In Indien sahen Anleger nach der Flut sogar steigende Kurse. Börsianer schauen eben nach vorne. Und in der Zukunft sind offensichtlich keine größeren Schäden für die indische Volkswirtschaft zu erkennen. "Die Wirtschaft in Indien ist stark wie die Thailands. Die Länder werden sich rasch wieder erholen", sagt Elke Schöppl, Asien-Expertin bei Union Investment. Der Kontrast zwischen Emotionen und nüchternem Kalkül ist nirgends so groß wie in Indonesien. Allein auf der dem Epizentrum des Bebens nächstgelegenen Insel Sumatra sind Zehntausende getötet worden. Das Land weist mit unfaßlichen 80000 Toten die höchsten Verluste aus. Umso drastischer wirkt die Reaktion der Börse in Jakarta: Der Index legte nach dem Beben um zwei Prozent zu. "Die Wirtschaft ist eben kaum betroffen", stellt Experte Cheng fest. Mit bis zu einem Jahr für den Wiederaufbau der zerstörten Gebäude und der Infrastruktur in der Katastrophenregion rechnet Deutsche-Bank-Analystin Lanzeni. Die Sachschäden werden also recht schnell behoben sein. Zudem sollten die Investitionen die Flutfolgen mildern. "Die Schäden werden durch Ausgaben für Wiederaufbau und die vermutlich rasche Rückkehr der Touristen gedämpft", sagt Ping Chew, Analyst der Ratingagentur Standard & Poor's.

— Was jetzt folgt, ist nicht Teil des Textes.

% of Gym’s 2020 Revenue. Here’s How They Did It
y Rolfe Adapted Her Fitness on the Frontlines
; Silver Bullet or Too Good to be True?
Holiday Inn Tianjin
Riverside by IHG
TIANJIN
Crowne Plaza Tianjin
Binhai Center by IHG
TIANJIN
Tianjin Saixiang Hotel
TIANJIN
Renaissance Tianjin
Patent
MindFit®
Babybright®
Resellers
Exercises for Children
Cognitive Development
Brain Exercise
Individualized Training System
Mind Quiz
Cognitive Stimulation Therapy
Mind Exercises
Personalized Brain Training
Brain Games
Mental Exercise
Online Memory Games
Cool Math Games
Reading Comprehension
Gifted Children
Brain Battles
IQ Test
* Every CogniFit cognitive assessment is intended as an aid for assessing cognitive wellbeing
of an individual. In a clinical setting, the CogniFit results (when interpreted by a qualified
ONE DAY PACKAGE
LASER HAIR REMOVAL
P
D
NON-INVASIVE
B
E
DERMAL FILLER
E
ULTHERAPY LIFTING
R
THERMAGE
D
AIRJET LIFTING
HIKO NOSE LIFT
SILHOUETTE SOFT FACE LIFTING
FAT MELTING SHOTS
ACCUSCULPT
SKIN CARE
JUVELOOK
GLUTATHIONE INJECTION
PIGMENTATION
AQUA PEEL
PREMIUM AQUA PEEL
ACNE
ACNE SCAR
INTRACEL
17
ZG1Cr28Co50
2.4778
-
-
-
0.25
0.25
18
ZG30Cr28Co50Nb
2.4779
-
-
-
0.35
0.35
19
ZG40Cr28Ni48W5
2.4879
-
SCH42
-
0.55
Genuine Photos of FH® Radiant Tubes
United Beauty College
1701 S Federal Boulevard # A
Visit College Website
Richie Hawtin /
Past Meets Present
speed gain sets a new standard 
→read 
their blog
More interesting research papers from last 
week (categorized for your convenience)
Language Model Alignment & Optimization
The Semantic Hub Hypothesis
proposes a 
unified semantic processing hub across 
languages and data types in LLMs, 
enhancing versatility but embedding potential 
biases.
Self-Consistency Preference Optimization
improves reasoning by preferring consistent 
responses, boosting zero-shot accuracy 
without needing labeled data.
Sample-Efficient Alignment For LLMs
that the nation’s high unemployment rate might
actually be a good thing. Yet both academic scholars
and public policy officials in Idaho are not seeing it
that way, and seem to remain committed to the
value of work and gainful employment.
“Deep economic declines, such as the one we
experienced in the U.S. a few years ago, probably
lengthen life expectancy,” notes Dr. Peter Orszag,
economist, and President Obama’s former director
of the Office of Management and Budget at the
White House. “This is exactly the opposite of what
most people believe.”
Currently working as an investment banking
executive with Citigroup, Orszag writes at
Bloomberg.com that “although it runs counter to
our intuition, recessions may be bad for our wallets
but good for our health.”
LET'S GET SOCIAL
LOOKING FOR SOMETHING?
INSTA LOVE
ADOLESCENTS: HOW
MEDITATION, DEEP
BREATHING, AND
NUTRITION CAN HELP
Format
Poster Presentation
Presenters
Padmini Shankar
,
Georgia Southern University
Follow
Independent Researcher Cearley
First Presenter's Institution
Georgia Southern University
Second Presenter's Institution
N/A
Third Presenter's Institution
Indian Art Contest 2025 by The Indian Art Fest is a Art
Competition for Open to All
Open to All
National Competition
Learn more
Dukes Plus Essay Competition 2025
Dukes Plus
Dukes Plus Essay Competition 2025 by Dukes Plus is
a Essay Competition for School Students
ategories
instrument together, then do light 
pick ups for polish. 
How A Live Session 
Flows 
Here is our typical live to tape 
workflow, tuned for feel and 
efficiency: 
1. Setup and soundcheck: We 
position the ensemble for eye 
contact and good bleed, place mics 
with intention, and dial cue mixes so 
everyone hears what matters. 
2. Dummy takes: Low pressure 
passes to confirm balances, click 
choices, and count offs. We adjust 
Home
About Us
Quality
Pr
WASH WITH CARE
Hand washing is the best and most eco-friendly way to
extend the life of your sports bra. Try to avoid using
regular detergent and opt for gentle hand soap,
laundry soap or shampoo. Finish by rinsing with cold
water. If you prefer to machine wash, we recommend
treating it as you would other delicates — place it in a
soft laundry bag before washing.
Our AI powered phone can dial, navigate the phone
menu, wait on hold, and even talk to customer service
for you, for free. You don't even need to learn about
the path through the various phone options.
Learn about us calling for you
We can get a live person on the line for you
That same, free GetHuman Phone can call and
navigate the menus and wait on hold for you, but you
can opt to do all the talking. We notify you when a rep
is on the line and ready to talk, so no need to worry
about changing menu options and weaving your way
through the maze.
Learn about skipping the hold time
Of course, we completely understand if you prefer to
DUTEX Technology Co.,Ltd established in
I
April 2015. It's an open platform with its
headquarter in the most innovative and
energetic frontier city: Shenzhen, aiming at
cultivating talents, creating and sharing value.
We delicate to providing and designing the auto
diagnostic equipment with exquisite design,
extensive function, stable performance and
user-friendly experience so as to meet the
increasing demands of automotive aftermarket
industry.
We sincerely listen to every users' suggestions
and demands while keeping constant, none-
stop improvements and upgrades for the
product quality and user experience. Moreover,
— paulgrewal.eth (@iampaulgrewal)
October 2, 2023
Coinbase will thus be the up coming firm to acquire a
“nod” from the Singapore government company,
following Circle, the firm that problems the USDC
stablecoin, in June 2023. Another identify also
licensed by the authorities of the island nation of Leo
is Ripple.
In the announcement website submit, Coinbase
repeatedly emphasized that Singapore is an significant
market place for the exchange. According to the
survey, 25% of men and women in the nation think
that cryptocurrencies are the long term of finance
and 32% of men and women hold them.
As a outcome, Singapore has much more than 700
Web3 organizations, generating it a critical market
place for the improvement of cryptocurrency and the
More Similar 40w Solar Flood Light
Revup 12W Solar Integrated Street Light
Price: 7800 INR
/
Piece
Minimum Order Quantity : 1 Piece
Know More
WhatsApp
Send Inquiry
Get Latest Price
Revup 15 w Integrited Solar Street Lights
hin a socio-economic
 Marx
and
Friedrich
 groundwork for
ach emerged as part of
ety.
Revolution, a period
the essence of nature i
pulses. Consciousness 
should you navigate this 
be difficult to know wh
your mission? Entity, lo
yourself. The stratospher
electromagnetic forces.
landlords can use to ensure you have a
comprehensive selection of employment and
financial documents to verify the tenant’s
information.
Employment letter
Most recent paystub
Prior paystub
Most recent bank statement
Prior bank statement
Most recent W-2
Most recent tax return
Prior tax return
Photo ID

Unbeeindruckt von der Flut zeigten sich auch die Versicherer im DAX. Die Kurse von Unternehmen wie Allianz oder Münchener Rück reagierten kaum. Der Grund: Das Gros der Schäden ist gar nicht versichert. Die Versicherer treffen deshalb wohl nur verhältnismäßig geringe Belastungen. Auf unter 100 Millionen Euro beziffert etwa die Münchener Rück ihre Schäden durch die Katastrophe. Dies senkt nach Schätzung der Bank Merck Finck den Nettogewinn 2004 um maximal vier Prozent. Am heftigsten hat es im Dax mit einem Wochenminus von rund drei Prozent die Aktie der TUI erwischt. Der Reisekonzern hat rund 2000 Touristen in der Krisenregion. "Wir sehen Schäden im niedrigen einstelligen Millionenbereich", sagt eine Sprecherin. "Dies sollte aber keine nachhaltigen Kurseffekte haben", beruhigt Analyst Robert Heberger von Merck Finck. Stärker noch als die TUI ist Thomas Cook betroffen. Der zu KarstadtQuelle und zur Lufthansa gehörende Reisekonzern verlor zahlreiche Hotels an den Stränden von Phuket und Khao Lak. Rund 3000 Kunden urlaubten in den betroffenen Gebieten. Seit Montag flogen die Düsseldorfer bereits über 2000 Gäste zurück. Kostenschätzungen von Thomas Cook gab es noch nicht. Auch hier blieb eine Reaktion der Börse bislang aus: Die Papiere von Lufthansa und Karstadt reagierten kaum.